Hoje faz pouco mais de 6 meses, pai.
Eu me lembro de que, quando voltei de Dublin, um medo constante me abateu: a certeza de que nossos anos juntos já não poderiam mais ser o suficiente. Queria eu que esse sentimento fosse por causa da dor da perda, da saudade imensa que se instalaria em mim e por causa da orfandade acometida. Mas o motivo foi pautado no egoísmo.
Tive medo de te perder naquela época porque sabia que eu não daria conta sozinha.
O seu respaldo, tanto financeiro como moral, sempre me deu força para não ligar, não precisar aprender, não ter que me importar. Você sempre estaria comigo para me dar o apoio, o abraço, e diria "filha, volta pra casa". Você nunca de fato disse essas palavras, mas você me apaziguava.
Hoje é esse dia em que eu queria ouvir de você que daria conta de tudo. Daria conta de resolver meu imposto de renda, o frete da geladeira para São Carlos, que ajudaria o moço a levá-la para o apto, que eu posso guardar todo e qualquer dinheiro que ganhar. Que eu posso ficar debaixo da sua asa mais uns anos, que eu vou pra Itália e vai dar tudo certo, que eu devo focar nos meus estudos e somente neles, que eu não preciso ter essas preocupações.
Eu não quero ser adulta, pai.
Não quero não ter mais dinheiro.
Não quero mais lutar por algo que eu não vejo.
Eu tô com medo constantemente e não posso mais me enfiar no seu colo, desabafar em tom de raiva que meu futuro é ruim.
Talvez se você tivesse ido mais precocemente ainda, eu até poderia ficar com raiva de você por ter nos deixado.

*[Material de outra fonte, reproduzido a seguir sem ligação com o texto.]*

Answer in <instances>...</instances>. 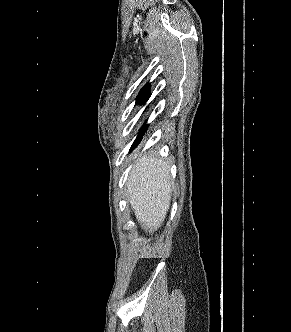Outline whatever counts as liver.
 I'll return each instance as SVG.
<instances>
[{
    "instance_id": "obj_1",
    "label": "liver",
    "mask_w": 291,
    "mask_h": 332,
    "mask_svg": "<svg viewBox=\"0 0 291 332\" xmlns=\"http://www.w3.org/2000/svg\"><path fill=\"white\" fill-rule=\"evenodd\" d=\"M127 193L141 226L151 233L161 227L171 200L168 162L150 152L137 159L128 177Z\"/></svg>"
}]
</instances>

E que pensamento imaturo esse o meu; mas às vezes é o que penso. Só que no hoje, com essa vida, com as minhas experiências, ainda bem que não tenho raiva da sua morte. Ela, por si só, já foi horrível o suficiente -- não há motivos para colocar mais coisa negativa atrelada ao fato. E eu sinto saudades de você, no plural, todo santo dia.

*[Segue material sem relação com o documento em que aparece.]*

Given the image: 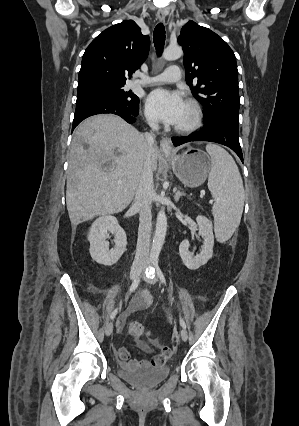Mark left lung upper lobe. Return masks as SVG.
I'll return each mask as SVG.
<instances>
[{"instance_id": "obj_1", "label": "left lung upper lobe", "mask_w": 299, "mask_h": 426, "mask_svg": "<svg viewBox=\"0 0 299 426\" xmlns=\"http://www.w3.org/2000/svg\"><path fill=\"white\" fill-rule=\"evenodd\" d=\"M184 51L186 82L204 108L207 122L239 126L238 70L234 52L220 36L189 21L178 37ZM197 85L192 87V82Z\"/></svg>"}]
</instances>
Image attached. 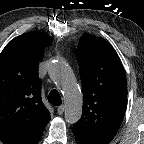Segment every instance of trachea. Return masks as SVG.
<instances>
[{"instance_id":"obj_1","label":"trachea","mask_w":144,"mask_h":144,"mask_svg":"<svg viewBox=\"0 0 144 144\" xmlns=\"http://www.w3.org/2000/svg\"><path fill=\"white\" fill-rule=\"evenodd\" d=\"M48 101L54 105L59 106L61 104V97L57 90H52L48 95Z\"/></svg>"}]
</instances>
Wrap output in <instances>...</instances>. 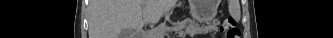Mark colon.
<instances>
[{
  "instance_id": "colon-1",
  "label": "colon",
  "mask_w": 333,
  "mask_h": 38,
  "mask_svg": "<svg viewBox=\"0 0 333 38\" xmlns=\"http://www.w3.org/2000/svg\"><path fill=\"white\" fill-rule=\"evenodd\" d=\"M222 32L225 38H240V30L234 18H227L222 25Z\"/></svg>"
}]
</instances>
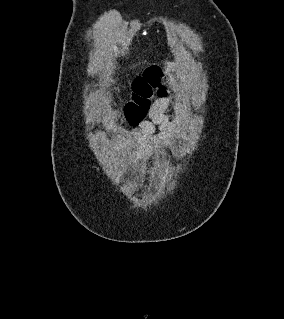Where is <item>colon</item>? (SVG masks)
Wrapping results in <instances>:
<instances>
[{
  "mask_svg": "<svg viewBox=\"0 0 284 319\" xmlns=\"http://www.w3.org/2000/svg\"><path fill=\"white\" fill-rule=\"evenodd\" d=\"M162 77L163 70L154 66L134 80L131 99L119 113L125 123L137 125L146 117L156 98L167 96Z\"/></svg>",
  "mask_w": 284,
  "mask_h": 319,
  "instance_id": "1",
  "label": "colon"
}]
</instances>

Queria que você tivesse me visto no meu primeiro dia de emprego contratada de verdade, e não só nos bicos malucos de escrever artigos e dar uma ou duas aulas de inglês. Queria que você tivesse assistido eu acordar todos esses dias às 5:30 da manhã para ir trabalhar, reclamar dos meus alunos enquanto, contraditoriamente, adoro estar com eles. Foi só isso que eu consegui fazer depois que você se foi.
Mas nem a mãe e nem o Ié podem me acalentar como você fazia. Você me dava a segurança do lar seguro, da vida segura, da dúvida segura. Eu podia duvidar o quanto quisesse porque você estava aqui, sabe? Eu podia postergar o quanto conseguisse porque você ainda estava segurando a minha mão.
E eu te amo. Muito. Quero poder vê-lo sempre, em sonhos, pensamentos, Amor.